Tuesday, February 26, 2008

How do you store your seeds?

How you save your seeds is supposed to be tremendously important - temperature, humidity, and light all affect whether seeds sprout, die, or stay safely dormant. People have schemes of varying elaborateness to store their seeds - from envelopes in the closet to carefully mixed silicon crystals, sealed jars, and temperature controlled fridges.

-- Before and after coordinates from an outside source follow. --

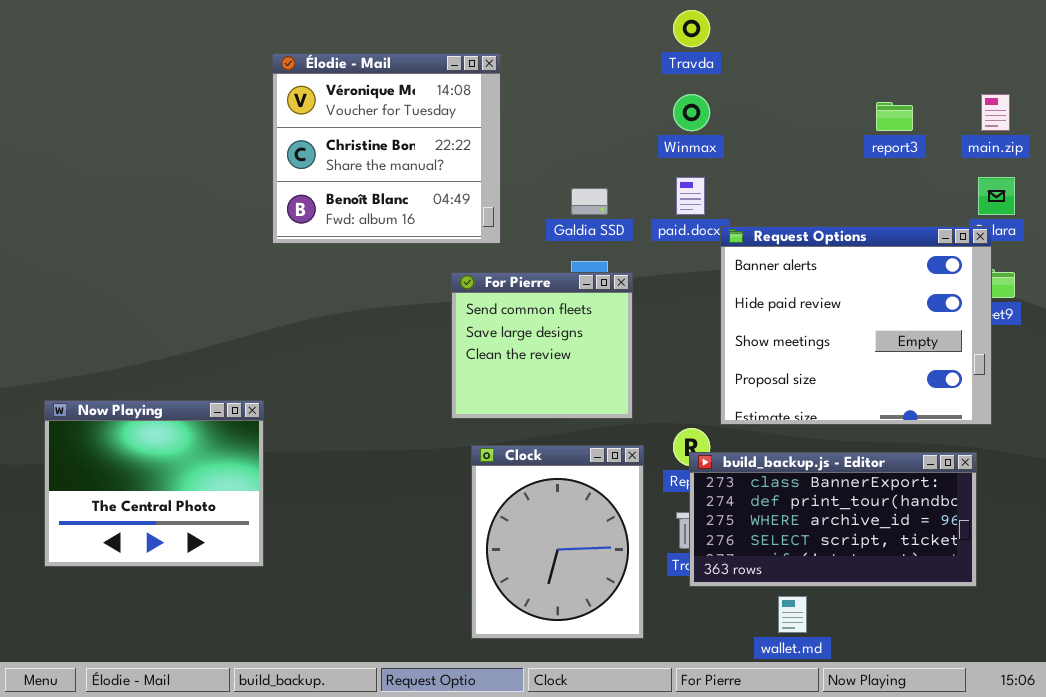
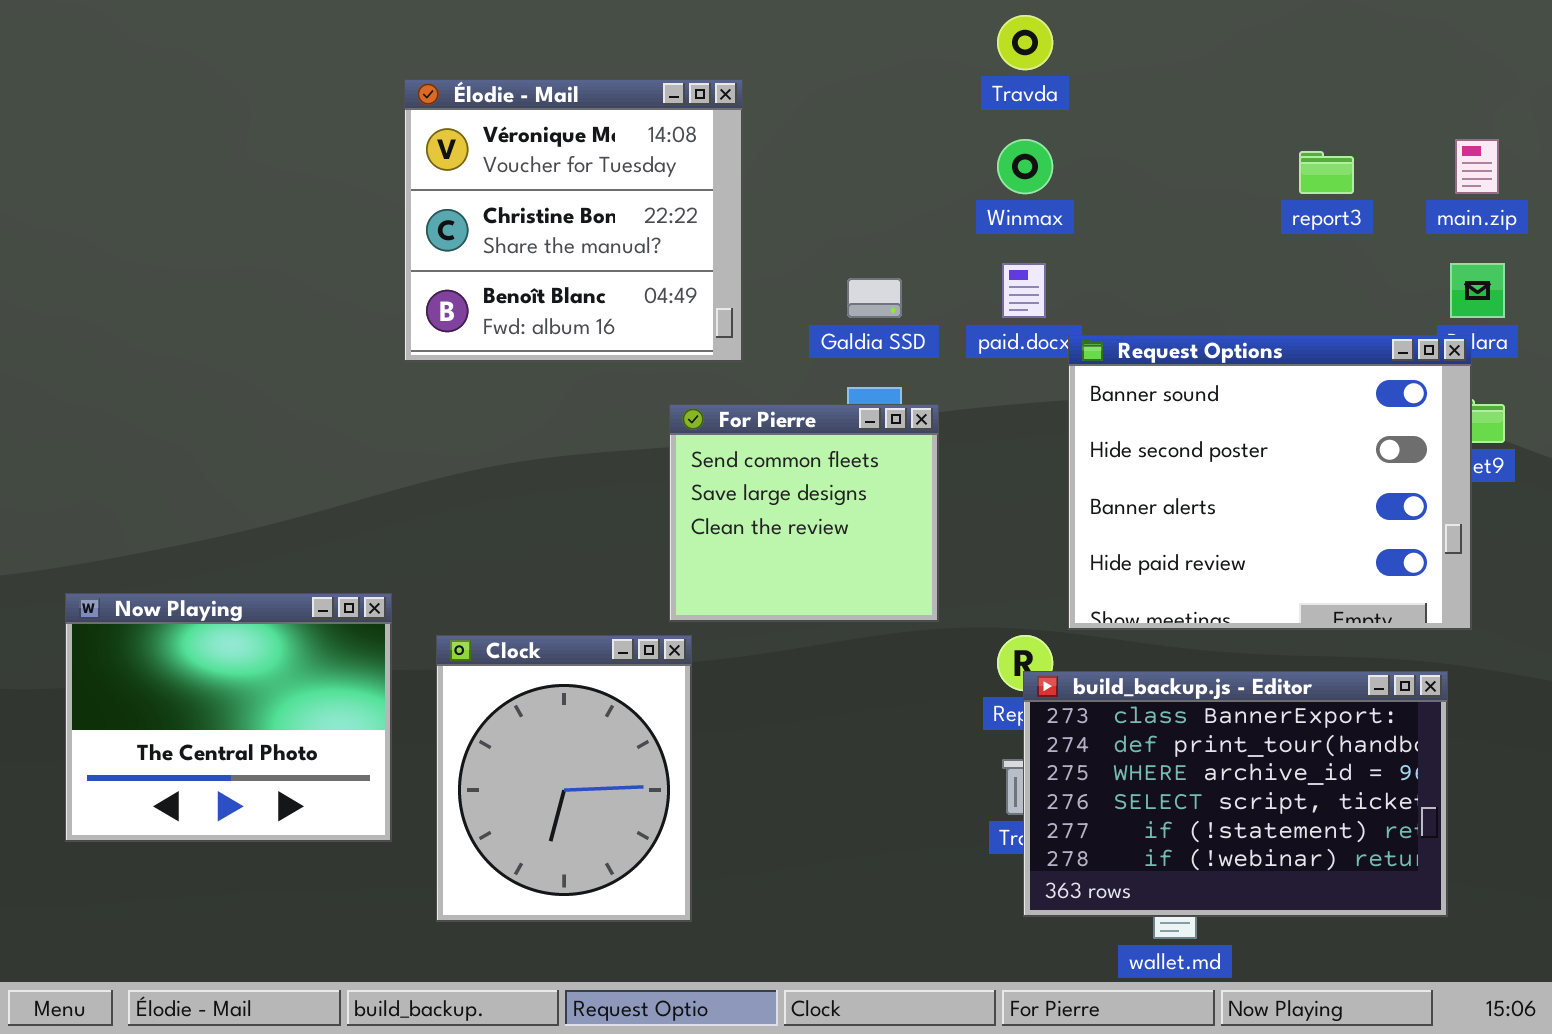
Request Options: [720,226,992,425] -> [1068,335,1472,630], scrolled up 2 rows
Clock: [471,445,644,639] -> [436,635,692,922], moved
build_backup.js - Editor: [689,452,977,587] -> [1023,671,1448,917], resized

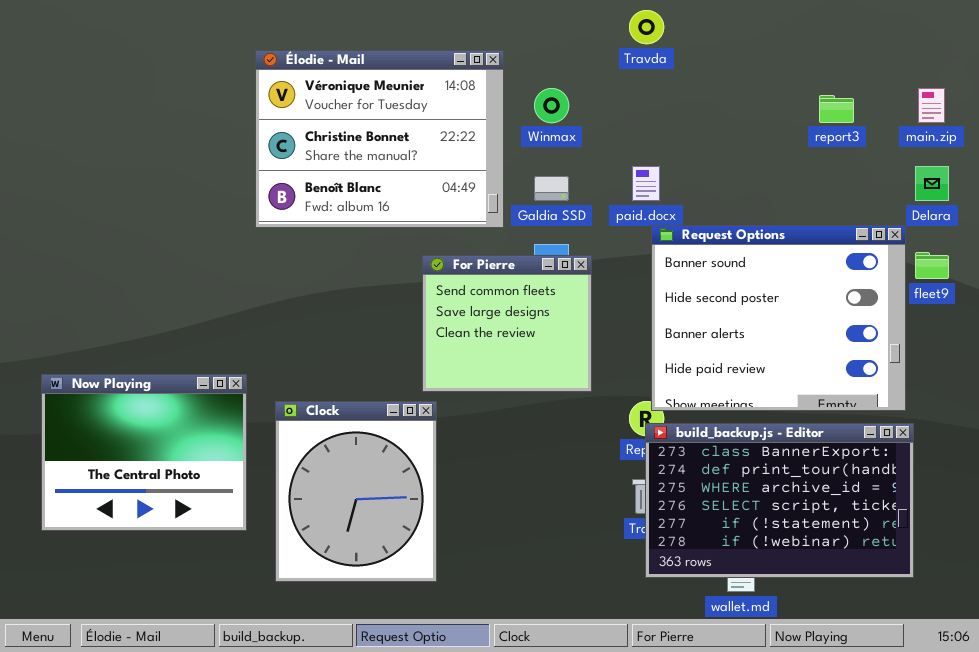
Élodie - Mail: [404,79,743,362] -> [255,50,504,228], resized
Winmax: [997,139,1053,194] -> [534,88,569,123], moved
Request Options: [1068,335,1472,630] -> [651,225,906,411], moved

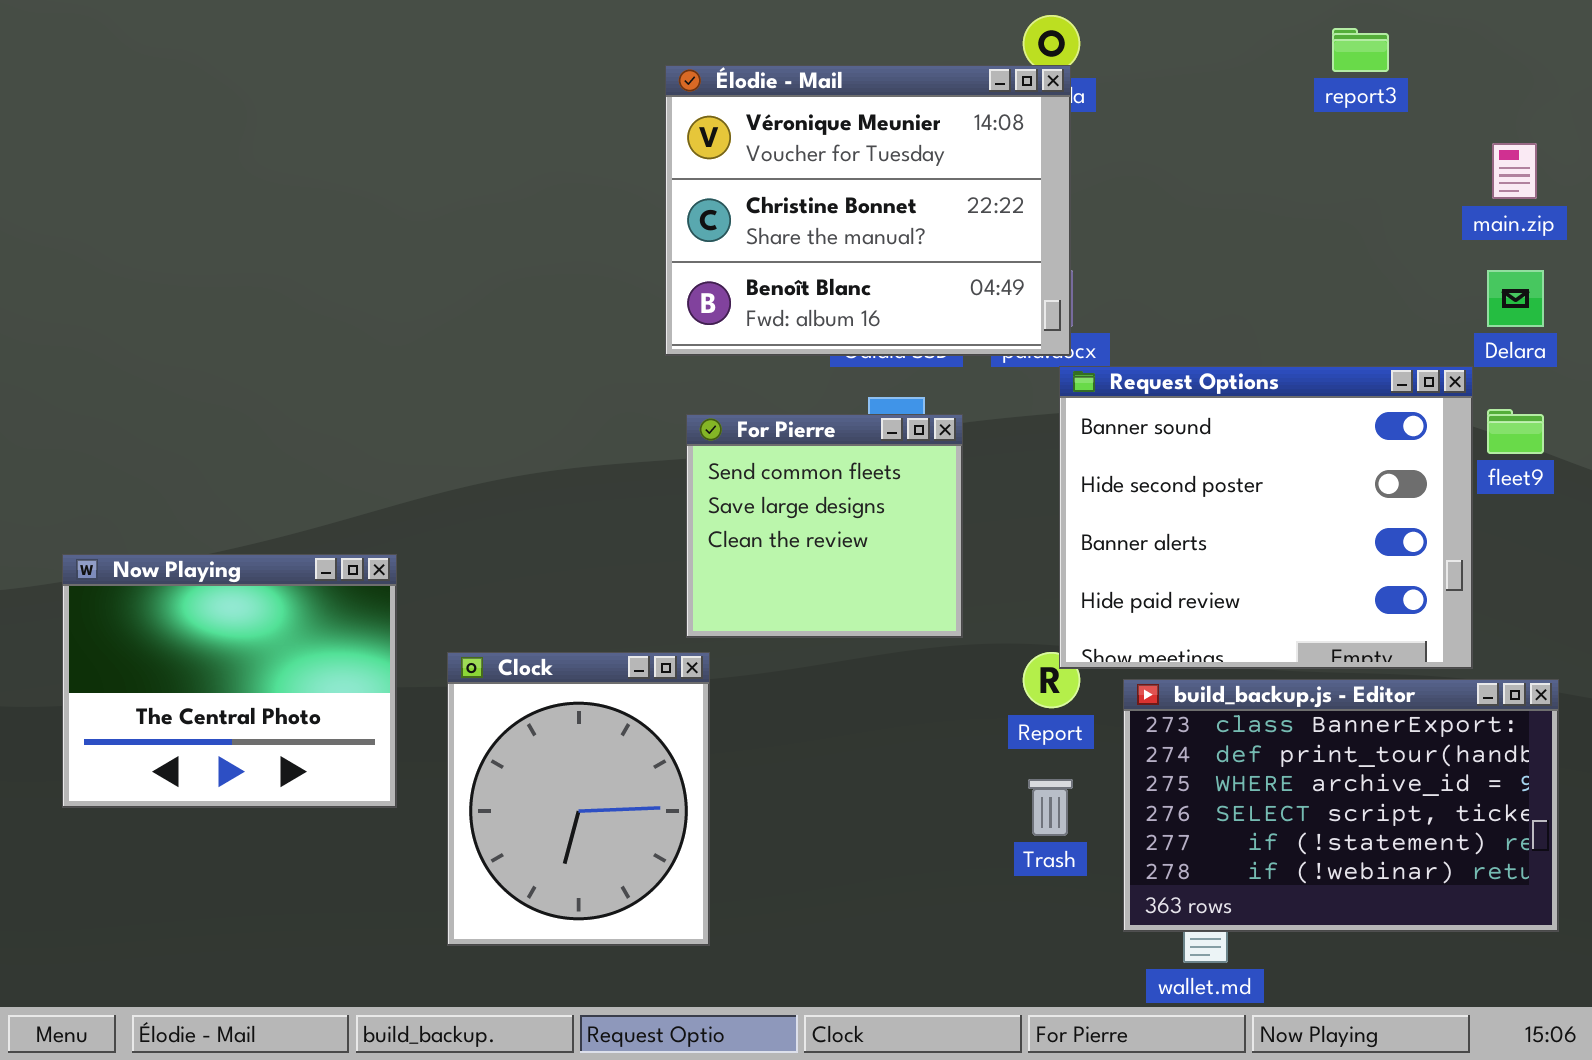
Élodie - Mail: [255,50,504,228] -> [665,65,1071,356], moved
report3: [819,95,854,123] -> [1332,28,1389,72], moved
Now Playing: [41,374,247,531] -> [62,554,397,808], moved
build_backup.js - Editor: [645,423,914,578] -> [1123,679,1559,932], moved

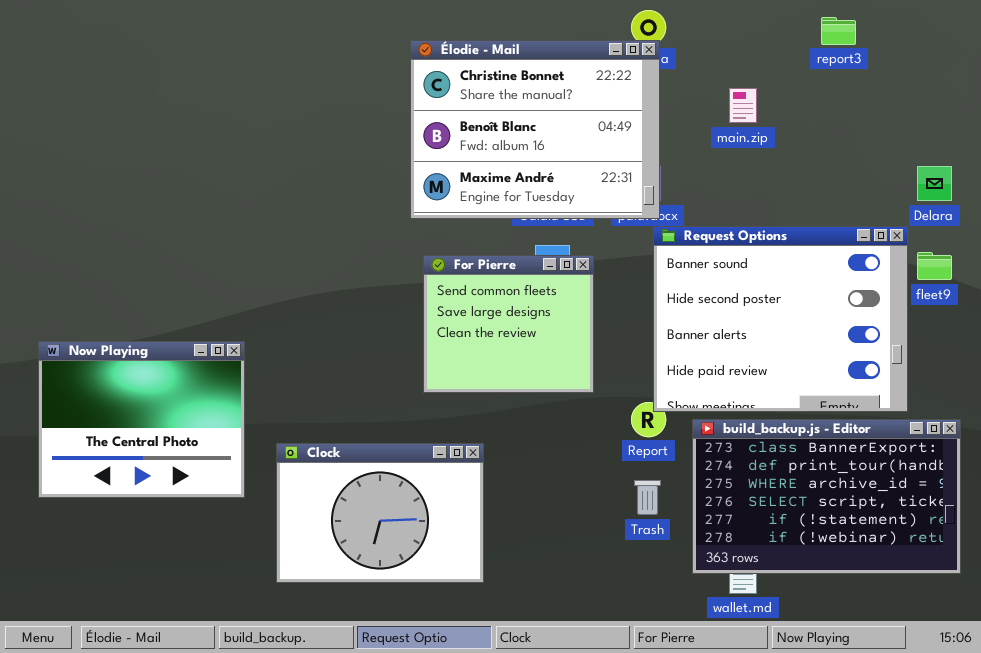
Élodie - Mail: [665,65,1071,356] -> [410,40,660,219], scrolled down 1 row
main.zip: [1492,143,1537,199] -> [729,88,757,123], moved
Clock: [447,652,710,946] -> [276,443,484,583], resized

Today, Norway opened the ultimate seed bank near the north pole. If your seed vault doesn't look like this, you're doing it wrong:As soon as I heard about this, I immediately envisioned my dream job: alone, in the Arctic, with high speed internet and the responsibility to thaw out and replant seeds as they became at risk of going dormant. I mean, how fun would that be? (There would need to be free coffee. But it's Norway - isn't that one of those worker's rights things those Scandinavian countries spring for, along with 36-hour work weeks and months of maternity leave?) Unfortunately, there will be no staff on-site, so my dreams of being the next Gregor Mendel - Mr. Freeze hybrid will have to wait.
The seed bank isn't open to the public; it's intended to be a last resort in case plague or fire or floods threaten our food sources. I think the logistics of this scenario need work, since there cannot possibly be enough of every kind of seed to renew world resources. But I'm sure they have a really good plan - after all, these are scientists we're talking about, right?